(Task details)
From the records below, extract all the text exactly and leave the images behind.

[Stored data]

+ + +

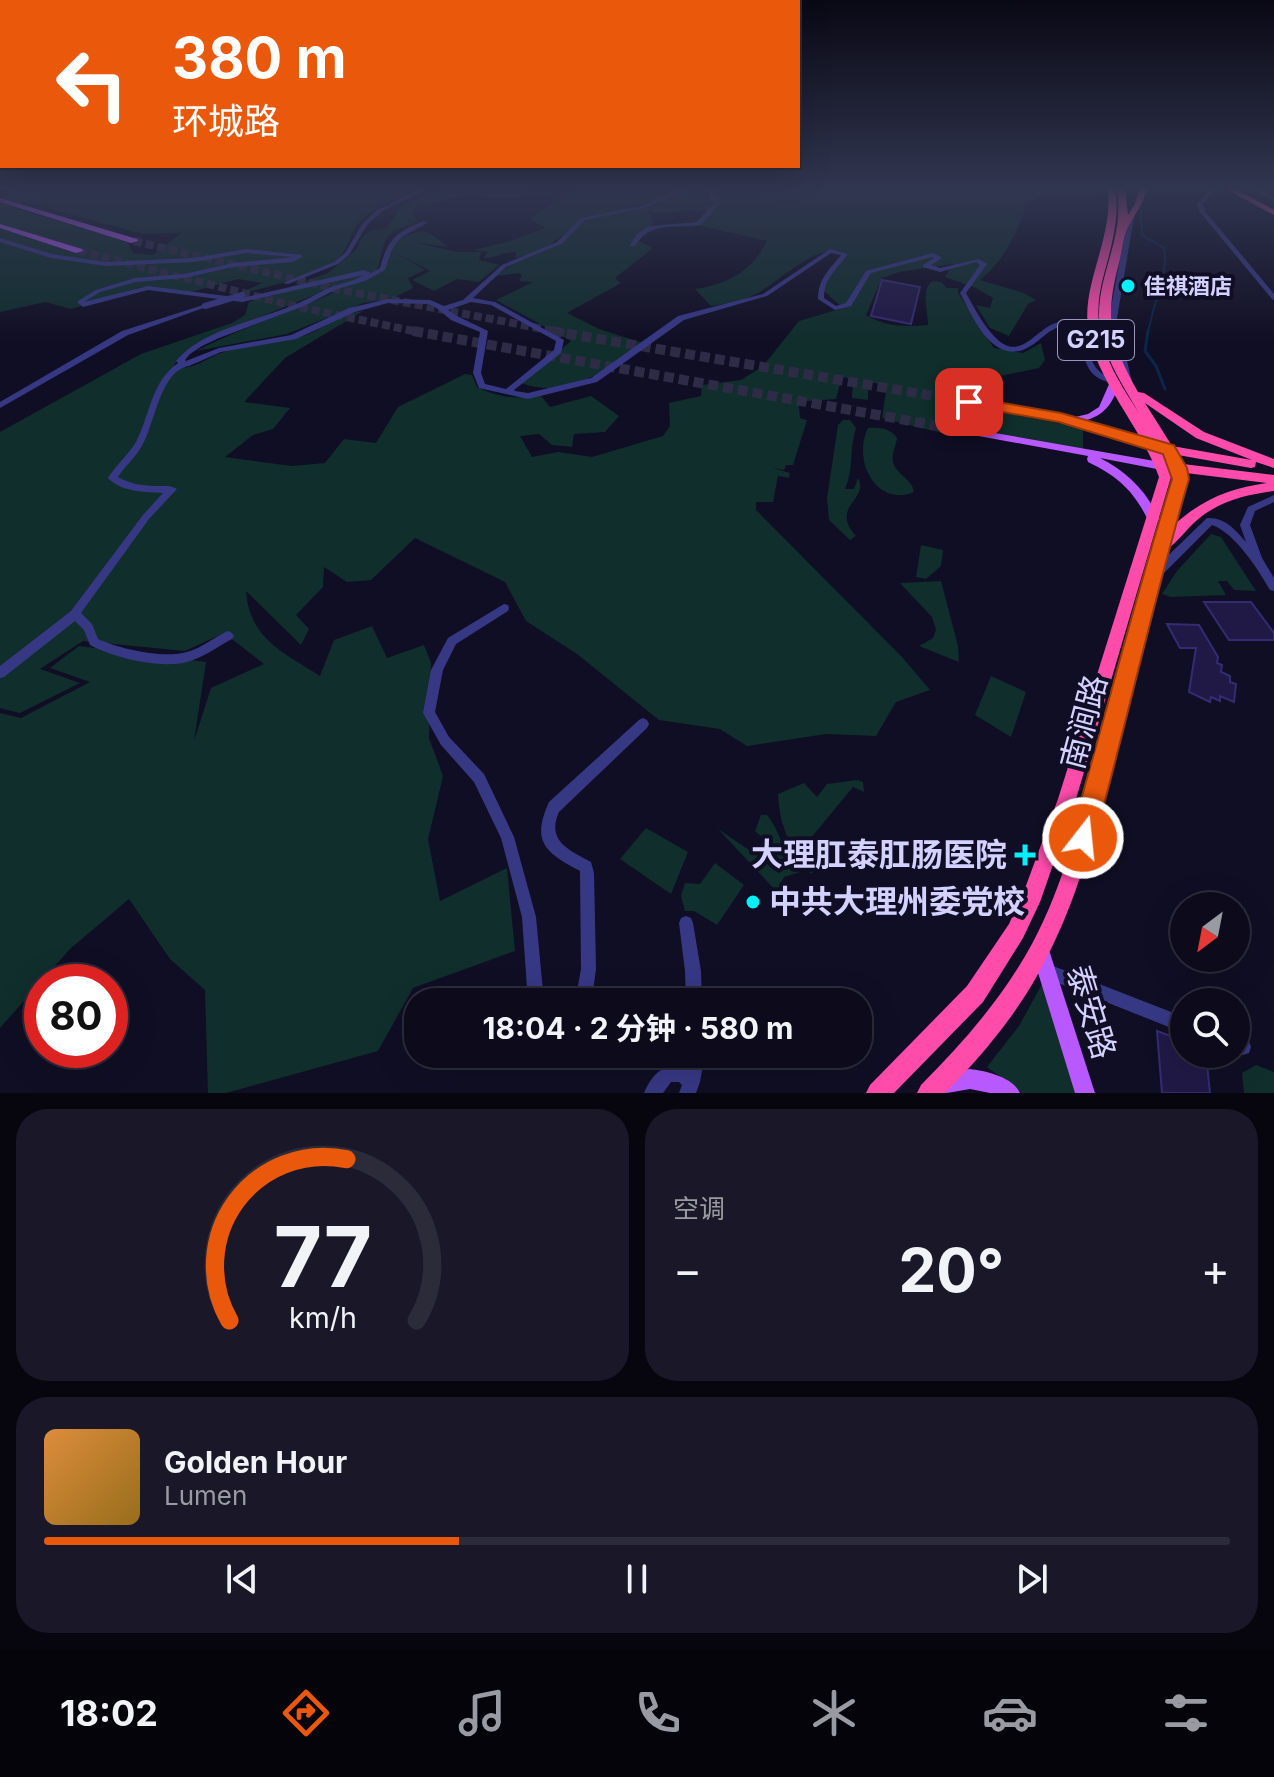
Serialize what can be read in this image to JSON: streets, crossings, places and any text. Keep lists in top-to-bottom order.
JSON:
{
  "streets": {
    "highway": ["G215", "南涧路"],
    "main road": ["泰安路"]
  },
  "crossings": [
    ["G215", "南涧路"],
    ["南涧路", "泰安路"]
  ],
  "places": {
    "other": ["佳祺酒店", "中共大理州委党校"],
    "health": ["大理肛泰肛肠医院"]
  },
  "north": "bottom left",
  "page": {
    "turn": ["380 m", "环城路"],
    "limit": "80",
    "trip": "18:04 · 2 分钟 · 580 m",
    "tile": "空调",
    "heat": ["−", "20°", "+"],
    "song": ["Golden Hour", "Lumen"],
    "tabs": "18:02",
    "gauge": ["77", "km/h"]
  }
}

+ + +

(Answer box)
Serialize what can be read in this image to JSON: streets, crossings, places and any text. Keep lists in top-to-bottom order.
JSON:
{
  "streets": {
    "highway": ["G215", "南涧路"],
    "main road": ["泰安路"]
  },
  "crossings": [
    ["G215", "南涧路"],
    ["南涧路", "泰安路"]
  ],
  "places": {
    "other": ["佳祺酒店", "中共大理州委党校"],
    "health": ["大理肛泰肛肠医院"]
  },
  "north": "bottom left",
  "page": {
    "turn": ["380 m", "环城路"],
    "limit": "80",
    "trip": "18:04 · 2 分钟 · 580 m",
    "tile": "空调",
    "heat": ["−", "20°", "+"],
    "song": ["Golden Hour", "Lumen"],
    "tabs": "18:02",
    "gauge": ["77", "km/h"]
  }
}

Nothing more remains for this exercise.